Consultation du dossier médical par un médecin légiste
Avis du Conseil national :
En sa séance du 24 mars 2012, le Conseil national de l'Ordre des médecins a examiné votre courrier du 19 octobre 2011 par lequel vous sollicitez des explications complémentaires concernant l'avis du Conseil national du 28 mai 2011 intitulé « Consultation du dossier médical par un médecin légiste », BCN n° 134.

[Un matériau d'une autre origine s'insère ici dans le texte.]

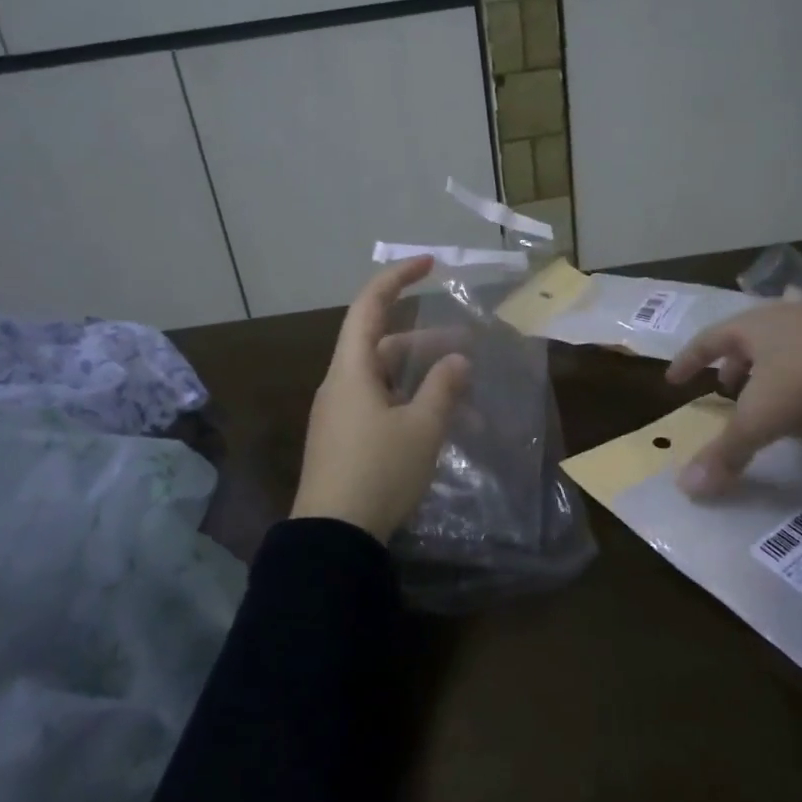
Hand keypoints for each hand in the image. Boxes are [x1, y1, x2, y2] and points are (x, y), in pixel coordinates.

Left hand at [292, 256, 471, 540]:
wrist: (333, 537)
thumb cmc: (378, 471)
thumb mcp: (422, 428)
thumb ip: (443, 388)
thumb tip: (458, 359)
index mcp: (351, 369)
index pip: (369, 306)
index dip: (397, 278)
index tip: (429, 264)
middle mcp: (340, 385)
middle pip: (382, 345)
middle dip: (426, 343)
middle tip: (468, 348)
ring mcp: (339, 415)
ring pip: (385, 380)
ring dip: (423, 380)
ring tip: (465, 395)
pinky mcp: (342, 441)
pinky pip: (379, 407)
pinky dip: (409, 405)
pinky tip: (439, 425)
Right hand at [666, 302, 801, 497]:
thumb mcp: (761, 419)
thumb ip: (725, 452)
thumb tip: (686, 488)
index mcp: (751, 327)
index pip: (707, 340)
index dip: (688, 361)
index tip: (674, 379)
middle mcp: (784, 316)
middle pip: (748, 337)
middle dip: (734, 364)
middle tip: (726, 388)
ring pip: (787, 341)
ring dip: (772, 366)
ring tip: (773, 392)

Plus précisément, vous l'interrogez concernant la modification éventuelle de l'article 62b du Code de déontologie médicale, en ce qu'il prévoit l'accord du patient, alors que tel n'est pas toujours le cas en matière pénale.
1. Dans le cadre d'une enquête pénale, le parquet ou le juge d'instruction peuvent, selon les modalités définies par la loi, faire usage de la contrainte pour saisir un dossier médical. Dans ce cas, le consentement du patient n'est pas requis.
Le juge d'instruction a le pouvoir de faire saisir un dossier médical ou de requérir pour le consulter un médecin expert, sans l'accord du patient.
Le procureur du Roi ne dispose de ce pouvoir qu'en cas de flagrant délit. En dehors de ce cas, il ne peut requérir un médecin expert pour consulter un dossier médical sans avoir préalablement obtenu l'accord du patient concerné ou l'accord de son représentant ou de son mandataire.
Il s'ensuit que c'est l'autorité judiciaire qui décide de saisir un dossier ou d'ordonner la consultation de données médicales, et non l'expert désigné.
2. Dans le cadre d'une procédure civile, le juge du fond peut décider qu'un médecin expert prenne connaissance du dossier médical du patient.
Plusieurs situations peuvent se présenter :
o le patient a introduit une procédure en justice pour obtenir réparation d'un dommage. La loi lui impose de faire la preuve de la faute, du dommage et du lien de causalité entre eux. S'il refuse l'accès du médecin légiste à son dossier médical, il risque de se voir reprocher de ne pas rapporter cette preuve et de voir rejetée sa demande d'indemnisation.
o le patient a introduit une procédure en justice pour obtenir réparation d'un dommage qu'il impute à une faute de son médecin, dont il met en cause la responsabilité. Dans ce cas, le juge du fond peut ordonner la production du dossier ou sa consultation par le médecin expert (art. 877 du Code judiciaire).
Deux situations sont envisageables :
si le patient, partie demanderesse, s'y oppose, le tribunal constatera que l'expertise ne peut avoir lieu, ce qui aura des conséquences pour la preuve de la faute ;
si le médecin, partie défenderesse, s'y oppose, il appartiendra au tribunal de vérifier si les motifs d'opposition sont ou non valables, que le médecin invoque le secret médical ou toute autre cause.
3. Dans sa rédaction actuelle, l'article 62b ne vise pas la communication de données médicales à la suite d'une contrainte judiciaire.
Cette disposition ne saurait d'ailleurs en toute hypothèse faire échec à l'application de règles légales d'ordre public (Code d'instruction criminelle).
Sur la base de cette clarification, le Conseil national estime qu'il n'est pas nécessaire d'apporter de modification à l'article 62b du Code de déontologie.